### [HOW TO COMPLETE THIS TASK]
When you repeat the entries below, please keep them exact and leave out the pictures.

### [WORKING DATA]
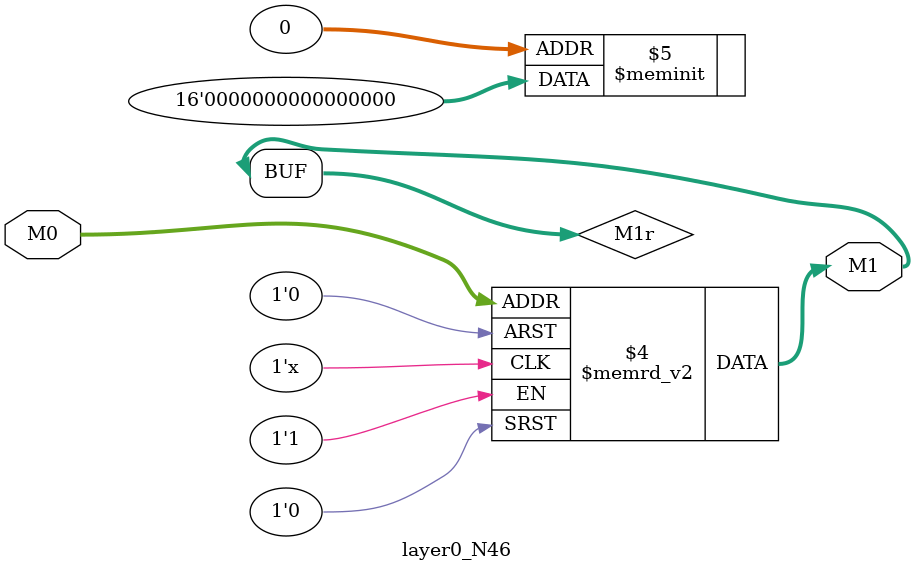
<source format=v>
module layer0_N46 ( input [2:0] M0, output [1:0] M1 );

	(*rom_style = "distributed" *) reg [1:0] M1r;
	assign M1 = M1r;
	always @ (M0) begin
		case (M0)
			3'b000: M1r = 2'b00;
			3'b100: M1r = 2'b00;
			3'b010: M1r = 2'b00;
			3'b110: M1r = 2'b00;
			3'b001: M1r = 2'b00;
			3'b101: M1r = 2'b00;
			3'b011: M1r = 2'b00;
			3'b111: M1r = 2'b00;

		endcase
	end
endmodule

</source>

### [SOLUTION TO THIS PROBLEM]
<source format=v>
module layer0_N46 ( input [2:0] M0, output [1:0] M1 );

	(*rom_style = "distributed" *) reg [1:0] M1r;
	assign M1 = M1r;
	always @ (M0) begin
		case (M0)
			3'b000: M1r = 2'b00;
			3'b100: M1r = 2'b00;
			3'b010: M1r = 2'b00;
			3'b110: M1r = 2'b00;
			3'b001: M1r = 2'b00;
			3'b101: M1r = 2'b00;
			3'b011: M1r = 2'b00;
			3'b111: M1r = 2'b00;

		endcase
	end
endmodule

</source>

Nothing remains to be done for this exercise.